Now that our kids feel that they do not need us as much. It is time for us to circle back and support one another to accomplish our dreams. It is time to keep ourselves accountable as we continue our life journeys together.
Moving along on the journey of motherhood
Inevitably, my friends and I often talk about our health and how to stay healthy. We motivate one another to live a healthy lifestyle and complete our health screenings. For example, during COVID, I skipped my physicals, mammogram, and Pap tests, and I kept putting it off. My friends reminded me until I got them done this year and reported back to them.
Incidentally, some of my former classmates are grandmothers now, and I know it will be a new season for my friends and me when we get there. We may start talking about our grandchildren then, but I suspect we will not do that as much as we talked about our kids. And coincidentally, some of my friends are now new moms. Fortunately, we can still have meaningful discussions because I have spoken about “babies and children” for twenty years!
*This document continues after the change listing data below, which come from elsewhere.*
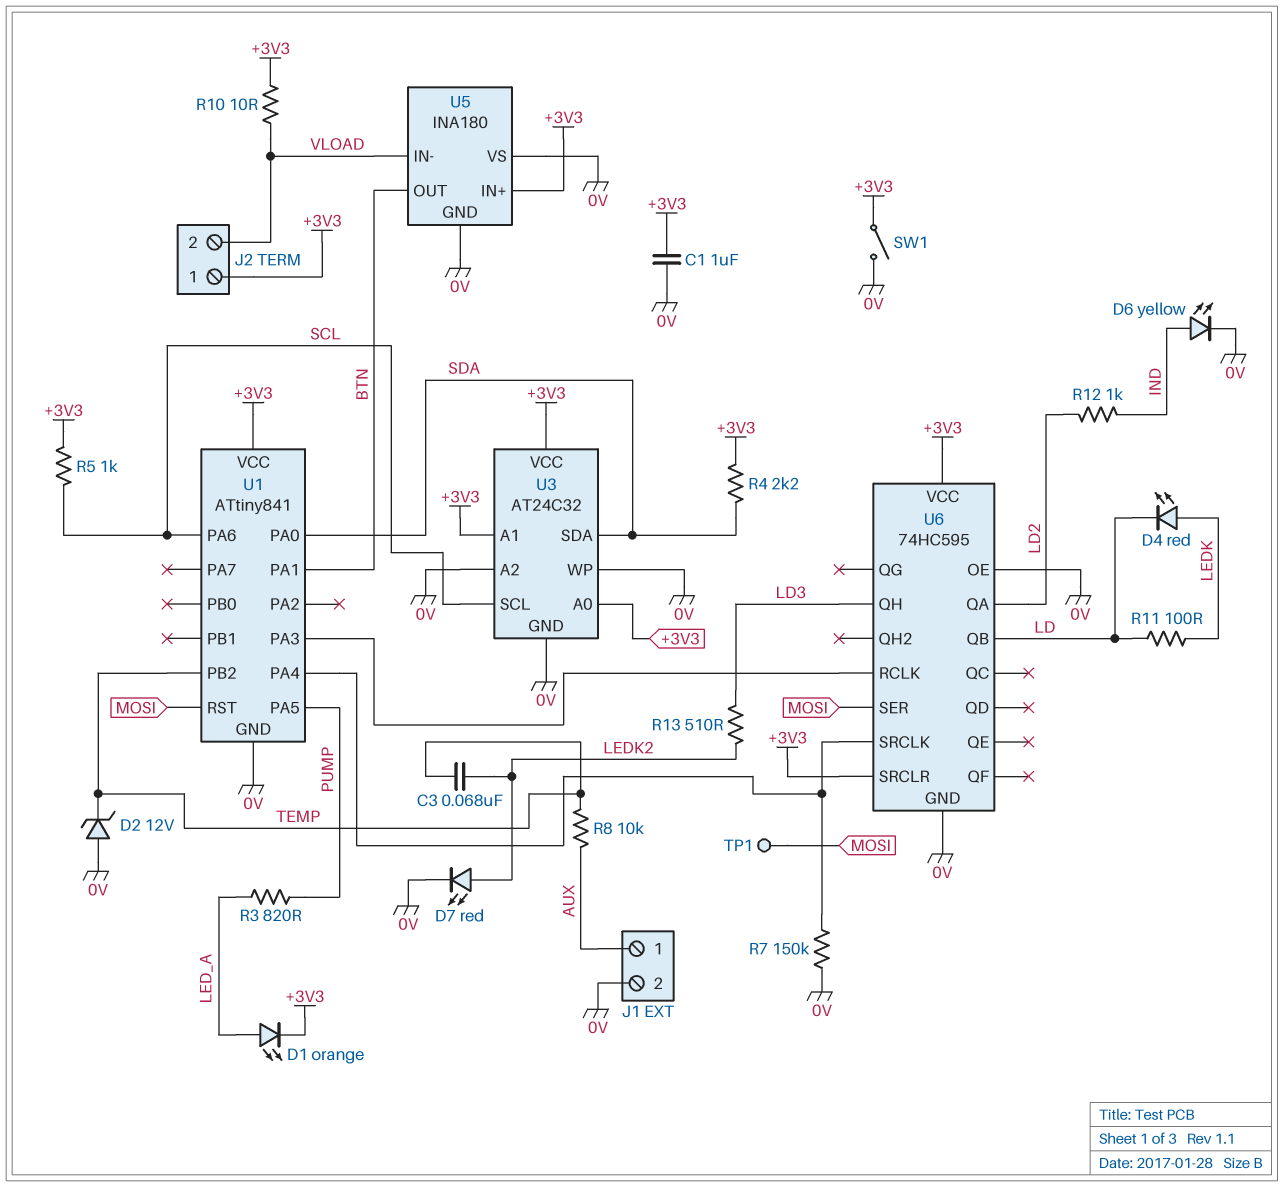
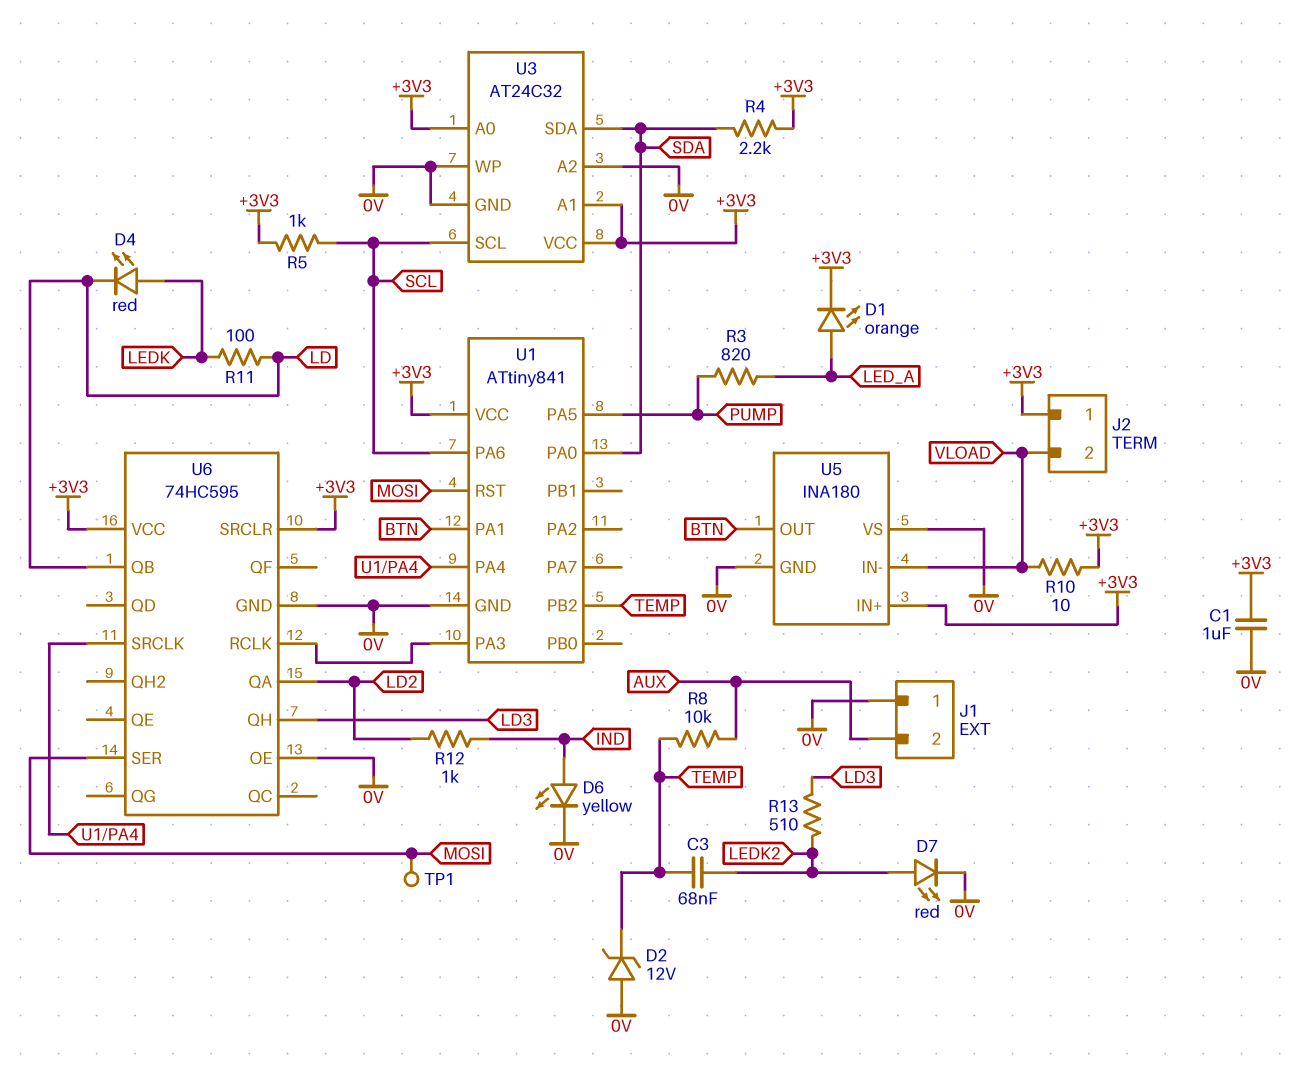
J1 pin 1: AUX -> 0V
J1 pin 2: 0V -> AUX
R7: 150k (0V, U1/PA4) -> none
SW1: switch (+3V3, 0V) -> none

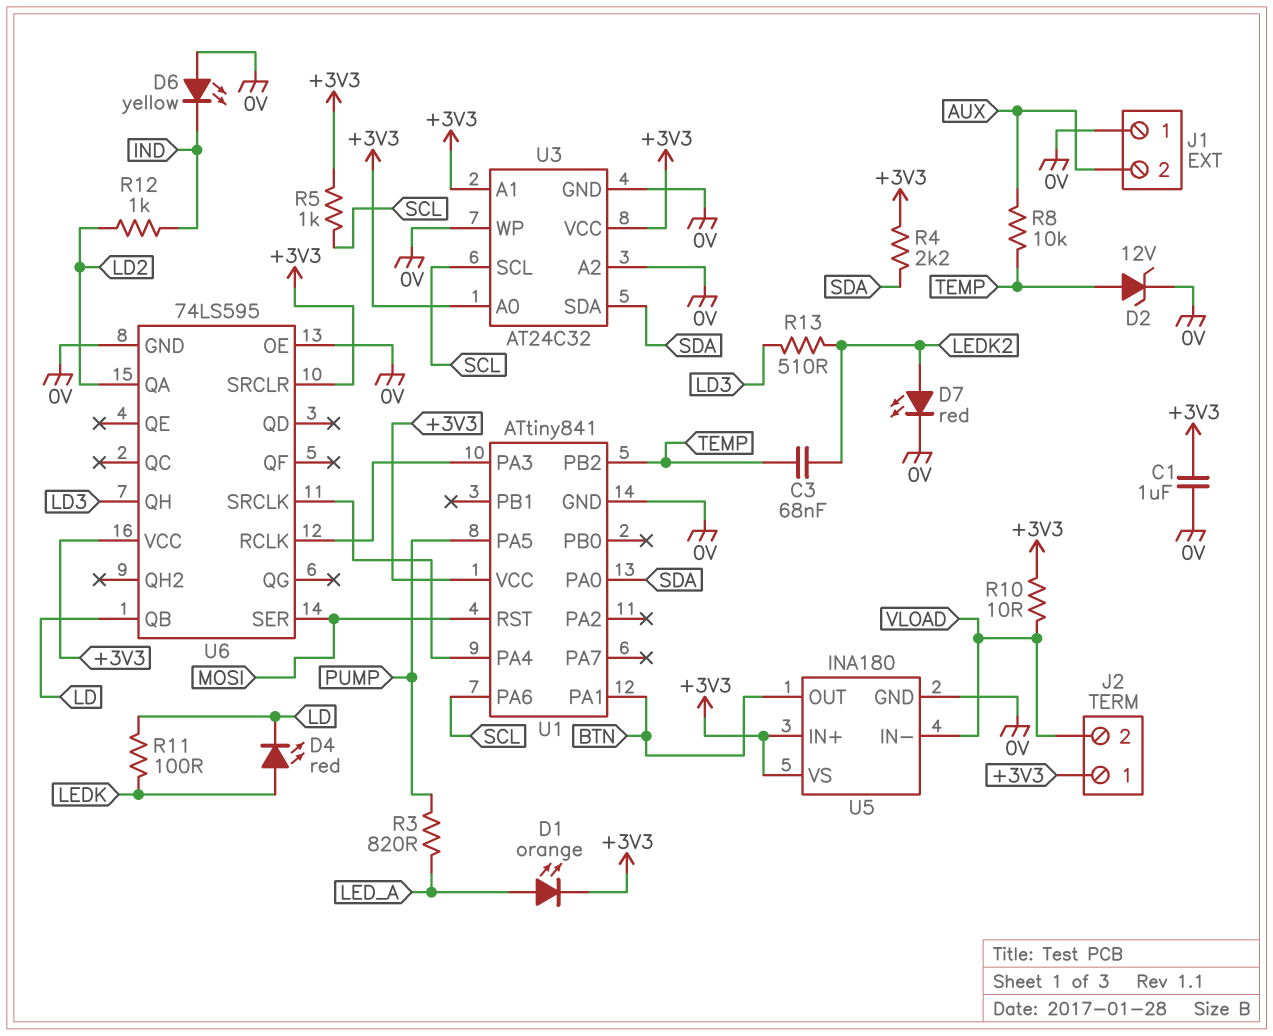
D2: zener 12V (A 0V, K TEMP) -> zener 12V (A TEMP, K 0V)
D6: LED yellow (A IND, K 0V) -> LED yellow (A 0V, K IND)
TP1: test point (MOSI) -> none
U5 pin VS: 0V -> +3V3
U6: 74HC595 -> 74LS595

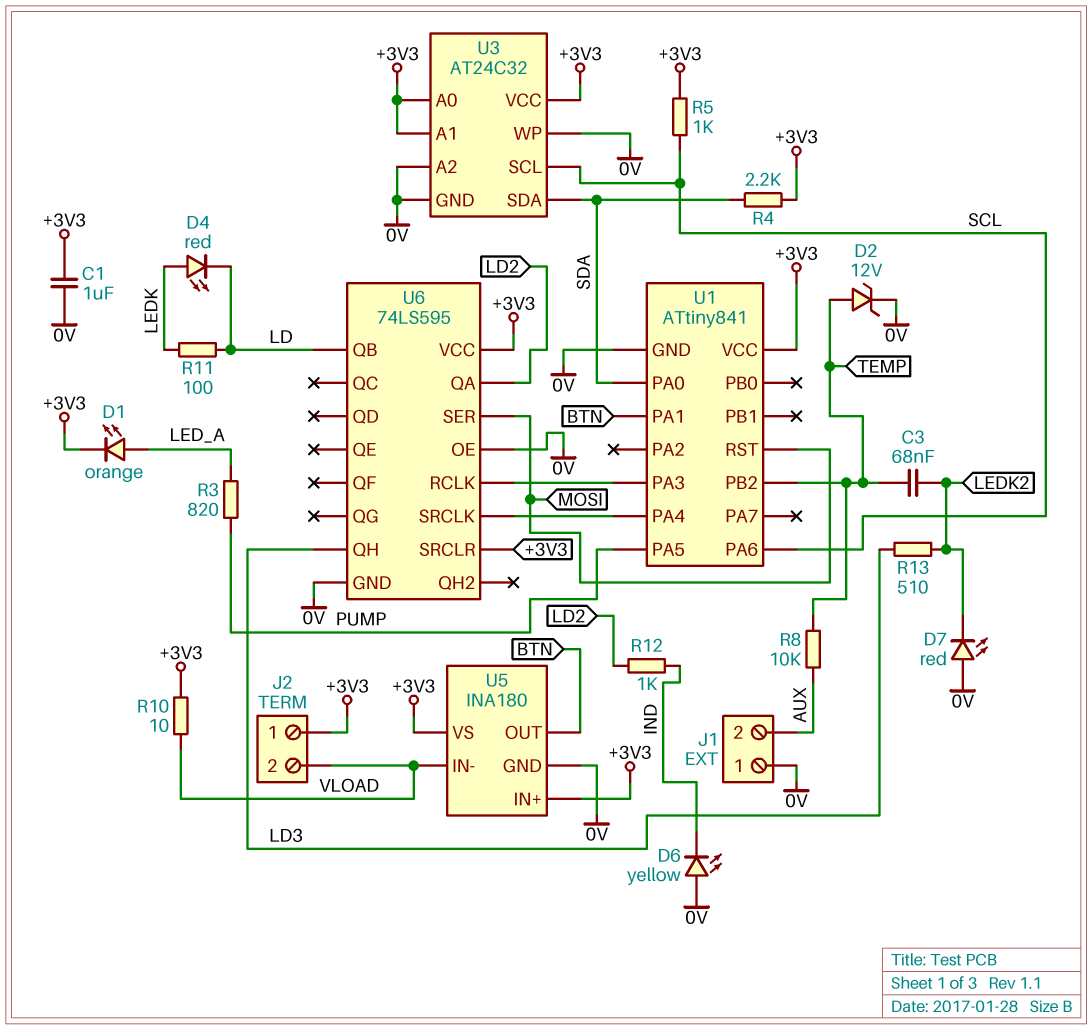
D7: LED red (A LEDK2, K 0V) -> LED red (A 0V, K LEDK2)

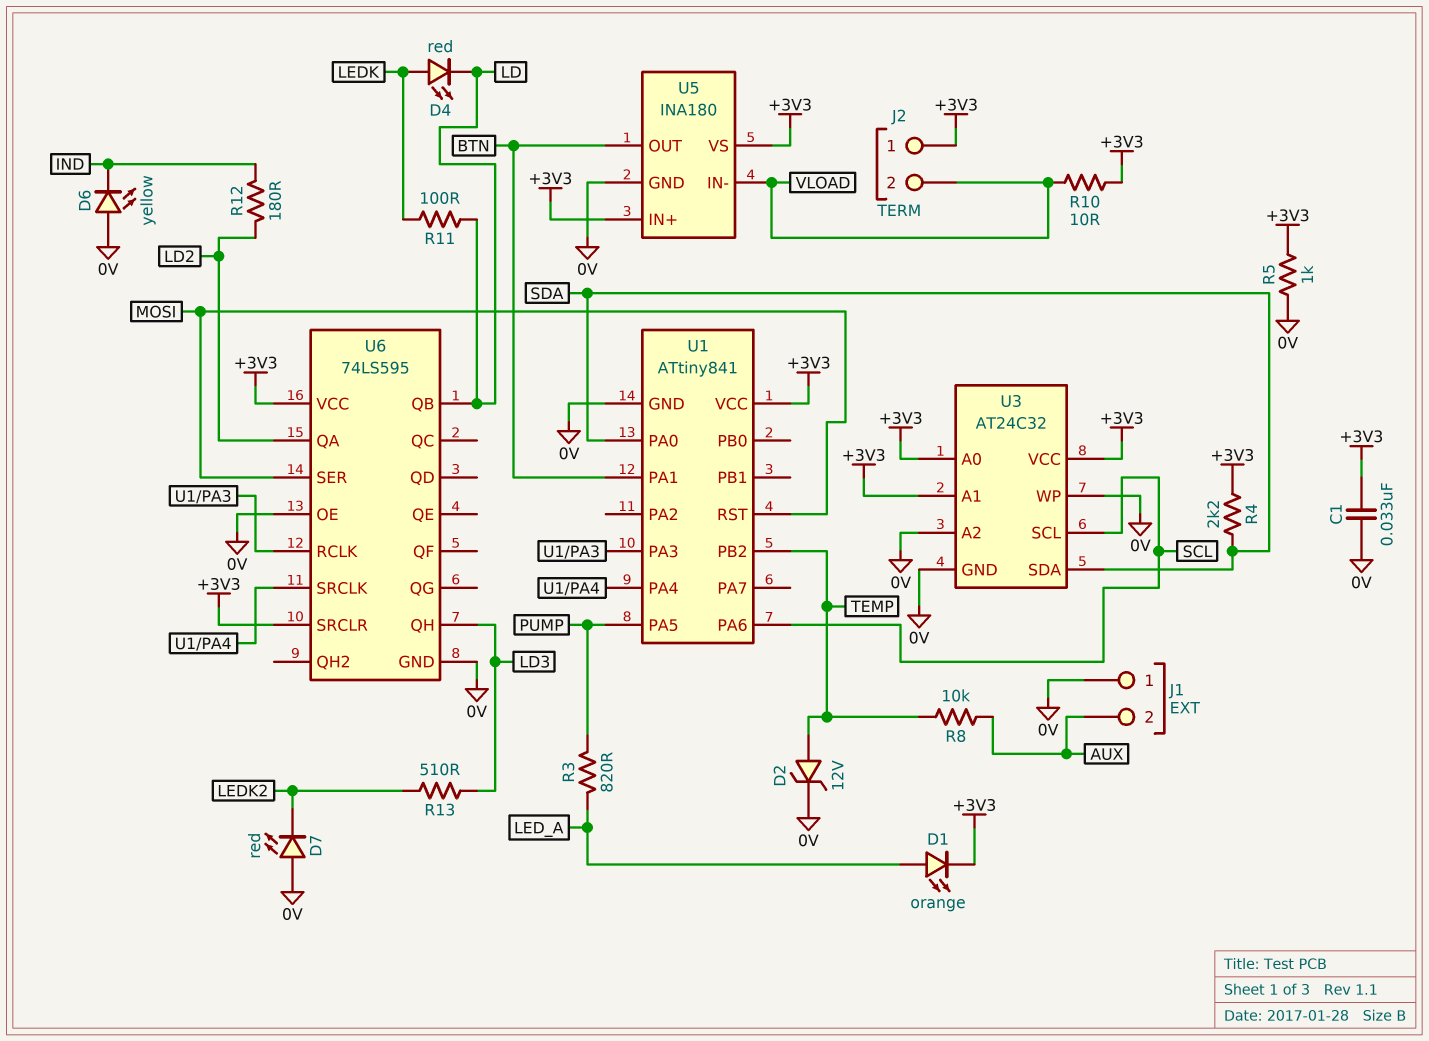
C1: 1uF (+3V3, 0V) -> 33nF (+3V3, 0V)
C3: 68nF (LEDK2, TEMP) -> none
R5: 1k (+3V3, SCL) -> 1k (+3V3, 0V)
R12: 1k (IND, LD2) -> 180 (IND, LD2)

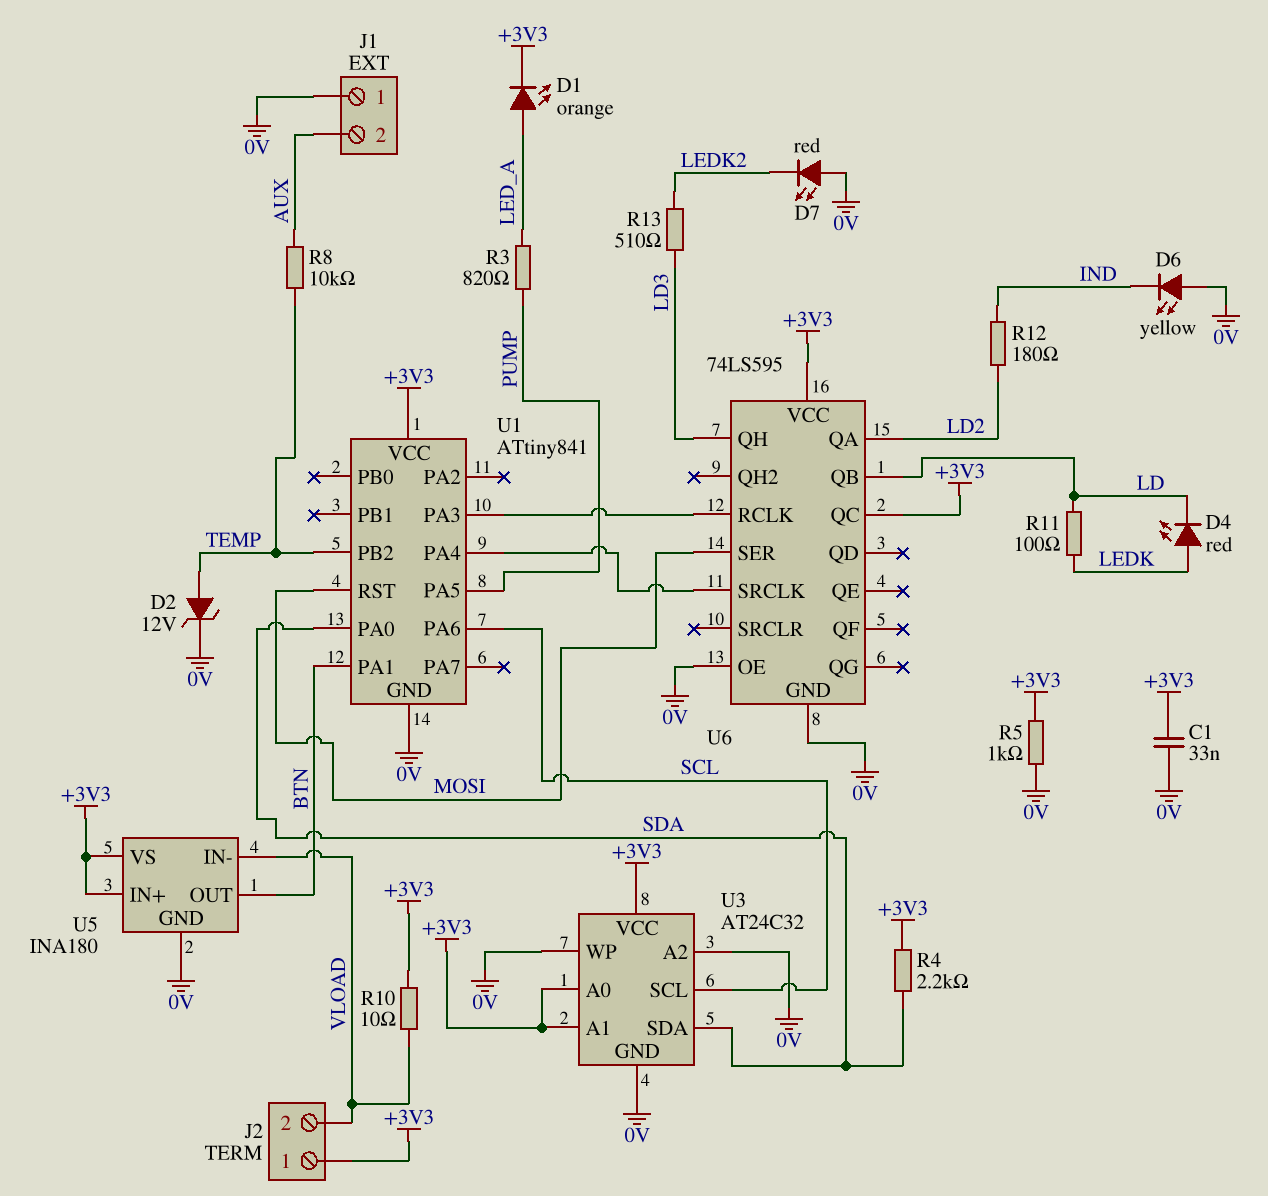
U6 pin QC: none -> +3V3
U6 pin SRCLR: +3V3 -> none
Health and strength for the journey
How do we handle all of these phases in the journey of motherhood? One minute, your child is totally dependent on you, and the next minute, your child has moved out to be on their own. So, what if your children don’t need you? Well, other people do need you! Now is not the time to feel that your work is over. As a matter of fact, it is time to re-polish, re-purpose and refocus. This season is the time to stay healthy so that when your kids and others need you, you are there!
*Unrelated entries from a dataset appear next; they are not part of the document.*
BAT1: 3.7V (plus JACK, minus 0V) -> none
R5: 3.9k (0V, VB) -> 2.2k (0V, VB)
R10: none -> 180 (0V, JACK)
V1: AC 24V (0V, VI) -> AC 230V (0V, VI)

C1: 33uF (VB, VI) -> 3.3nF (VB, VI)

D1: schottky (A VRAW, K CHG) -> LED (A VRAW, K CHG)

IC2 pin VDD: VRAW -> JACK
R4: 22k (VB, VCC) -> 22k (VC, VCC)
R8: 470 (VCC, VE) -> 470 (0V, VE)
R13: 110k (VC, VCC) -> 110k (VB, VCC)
No matter where you are in your journey of motherhood, staying healthy is crucial to your success because it ensures a better outcome for yourself and your child. Focusing on your health is a gift to yourself and your child, born and unborn.
One of the ways you can focus on your health is to live a healthy lifestyle. Even if you are healthy, you should still screen for diseases so you can detect and treat them early. The UCSF Women’s Health Clinical Research Center provides this great list of recommended screening for healthy women by age.
Please talk to your doctor about these screening tests and examinations.
Final thoughts
In my twenty years as a pediatrician, I have never seen a mom who did not want the best for their child. Mothers and I may not always agree on what is best for their children, but I know and understand that mothers act based on their information, just as I do. Sometimes, I can convince mothers to see my evidence-based viewpoint, and at other times, I can’t. But I do know that when push comes to shove, most mothers will put their child’s health first!
And so, to every mother out there, to the mom of healthy kids, to the mom of sick or disabled kids, to pregnant moms, to future moms, to moms who have experienced the loss of a child, and to all women, I say “Happy Mother’s Day!”